“Sweets for the sweet.”

The girl bent down, waited till Tom bled out, said as he gurgled, “Christ, keep it down.”

Then rifled through his jacket, found his pay packet, said,

“Payday.”

They didn’t glance back as they strolled from the alley.

If you woke up breathing

Congratulations!

You have another chance.

– Graffiti on the wall of the Abbey Church

Tom Russell’s powerful new album had his stunning song

“Guadaloupe,” sung by the ethereal Gretchen Peters.

It was unwinding in my head as I crossed the Salmon Weir Bridge. Looked in vain to see a salmon leap.

Nope.

Into our third year of the water remaining: contaminated, poisoned, lethal.

The bottled water companies continued to rake in the cash. No recession for them. The rest of us poor bastards continued to boil the water.

Grudgingly.

A Garda car swerved into the cathedral car park. Call it instinct,

I knew they weren’t stopping to light candles.

A Ban Garda got out.

Wearing sergeant stripes.

Ridge.

Or in Irish, Ni Iomaire.

The uniform suited her. She looked kind of regal. Seeing her, the late winter sun bouncing off the gold buttons on her tunic, I felt the old pang. The deep regret I’d been kicked off the Force. Ridge and I went back even further than Stewart. We weren’t friends. More’s the Irish pity.

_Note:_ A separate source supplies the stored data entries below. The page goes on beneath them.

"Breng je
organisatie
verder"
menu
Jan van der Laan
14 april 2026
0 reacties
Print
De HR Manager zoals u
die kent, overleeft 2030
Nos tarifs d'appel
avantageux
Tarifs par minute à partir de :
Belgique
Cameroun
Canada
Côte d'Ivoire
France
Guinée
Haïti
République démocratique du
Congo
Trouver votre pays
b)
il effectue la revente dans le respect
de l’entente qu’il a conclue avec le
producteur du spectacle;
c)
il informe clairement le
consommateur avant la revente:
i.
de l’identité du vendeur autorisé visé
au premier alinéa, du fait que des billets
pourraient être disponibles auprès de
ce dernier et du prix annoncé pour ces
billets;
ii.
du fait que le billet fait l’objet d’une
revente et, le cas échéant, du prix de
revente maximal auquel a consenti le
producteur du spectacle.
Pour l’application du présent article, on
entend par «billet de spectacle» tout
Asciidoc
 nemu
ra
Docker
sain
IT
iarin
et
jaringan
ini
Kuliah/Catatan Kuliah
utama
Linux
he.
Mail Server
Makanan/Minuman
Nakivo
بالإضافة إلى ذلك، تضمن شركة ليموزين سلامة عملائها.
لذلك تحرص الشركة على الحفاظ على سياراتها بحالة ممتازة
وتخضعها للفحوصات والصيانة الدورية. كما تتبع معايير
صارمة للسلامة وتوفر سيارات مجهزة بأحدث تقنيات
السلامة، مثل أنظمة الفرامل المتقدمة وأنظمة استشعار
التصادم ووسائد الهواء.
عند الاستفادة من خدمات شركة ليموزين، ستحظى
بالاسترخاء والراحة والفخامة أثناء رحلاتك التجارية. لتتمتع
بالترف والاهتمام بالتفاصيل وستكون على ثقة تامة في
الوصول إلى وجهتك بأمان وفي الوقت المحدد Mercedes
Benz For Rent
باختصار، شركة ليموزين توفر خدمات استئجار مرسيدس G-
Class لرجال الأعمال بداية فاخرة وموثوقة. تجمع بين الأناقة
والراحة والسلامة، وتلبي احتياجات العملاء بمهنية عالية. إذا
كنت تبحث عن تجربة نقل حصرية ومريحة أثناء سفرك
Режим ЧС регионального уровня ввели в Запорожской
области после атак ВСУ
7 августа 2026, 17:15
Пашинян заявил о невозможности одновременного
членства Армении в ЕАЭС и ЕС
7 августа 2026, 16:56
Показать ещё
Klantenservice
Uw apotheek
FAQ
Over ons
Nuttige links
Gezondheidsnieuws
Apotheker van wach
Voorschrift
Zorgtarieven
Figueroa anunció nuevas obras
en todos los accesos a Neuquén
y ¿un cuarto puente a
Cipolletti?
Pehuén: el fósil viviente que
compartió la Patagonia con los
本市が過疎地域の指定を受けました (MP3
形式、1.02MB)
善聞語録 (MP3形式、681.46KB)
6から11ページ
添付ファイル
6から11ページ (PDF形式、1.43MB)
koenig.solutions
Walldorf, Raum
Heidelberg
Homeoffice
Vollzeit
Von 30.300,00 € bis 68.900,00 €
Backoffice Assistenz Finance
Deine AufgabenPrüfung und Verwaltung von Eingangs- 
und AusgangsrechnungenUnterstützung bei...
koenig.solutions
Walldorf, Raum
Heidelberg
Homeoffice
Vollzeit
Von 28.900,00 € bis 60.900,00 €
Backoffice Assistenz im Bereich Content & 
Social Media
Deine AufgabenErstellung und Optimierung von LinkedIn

Fate seemed to continually throw us together. I admired her. Not that I’d ever tell her. Her family had been scarred by alcoholism and she had an inbuilt loathing of alkies. My last case, she’d received a serious beating but appeared to be recovered. Insofar as you ever get past such an event. I had a limp, a hearing aid, more broken bones than a nun has polished floors.